Not angry.

Just… exposed.

After that, nothing felt the same.

Daniel carried Mia back to the den, explaining gently what she could understand. When we returned, the legal conversation had already begun.

But I didn’t sit down.

“I want one thing clear,” I said. “No one who speaks to my daughter like that gets access to her again.”

Carol tried to intervene. “It was a mistake—”

“No,” I said calmly. “It was intentional.”

Lydia muttered, “I said I’m sorry.”

Daniel shook his head. “No, you didn’t. Not properly.”

She hesitated, then looked toward Mia’s empty seat.

“I’m sorry,” she said quietly. “I lied. And you didn’t deserve that.”

It wasn’t enough.

And she knew it.

That night, Lydia lost access to the trust. The accounts were frozen. The locks were changed.

She left without another word.

Carol stayed—but everything between us had shifted.

Upstairs, Mia refused to sleep alone. She held Daniel’s hand until she drifted off.

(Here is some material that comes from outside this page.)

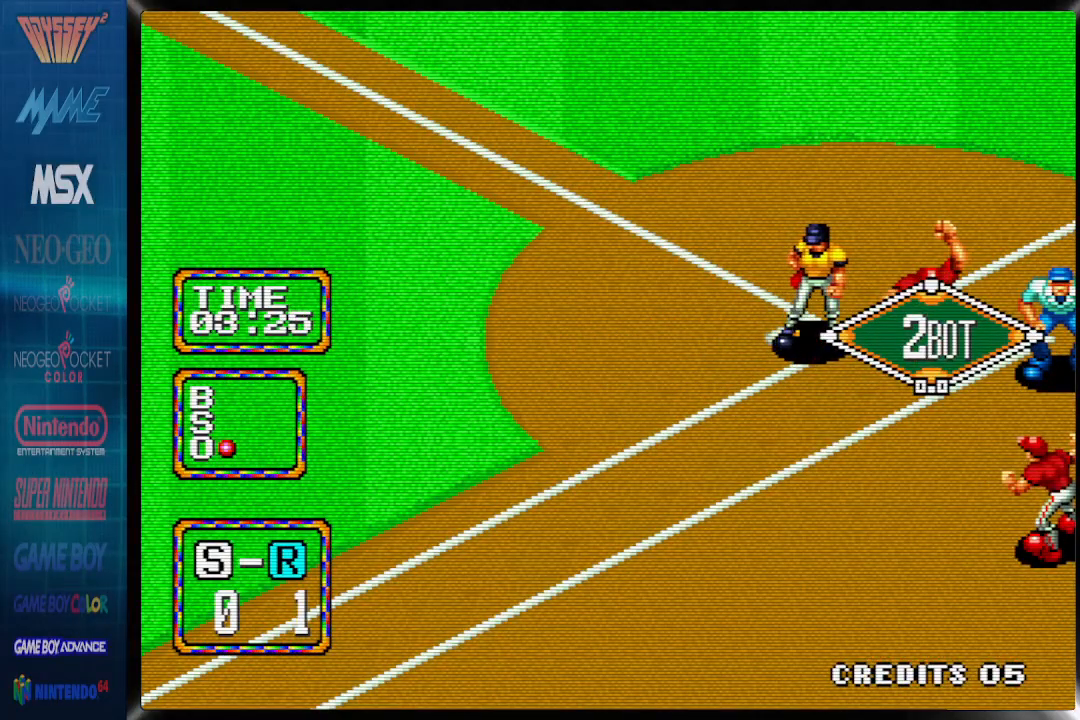
{"buttons": [], "events": []}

Later, in the quiet hallway, I turned to him. “Why didn’t you tell me when you got that letter?”

He exhaled slowly. “Because even a lie can hurt. And I needed one chance to prove it before they buried it.”

I understood. Not completely—but enough.

He took my hand.

“They regretted it the moment they started,” he said.

I glanced back at the room where our daughter slept.

“No,” I said quietly. “They regretted getting caught.”

And in that silent, expensive house outside the city, everyone finally understood the cost of that lie.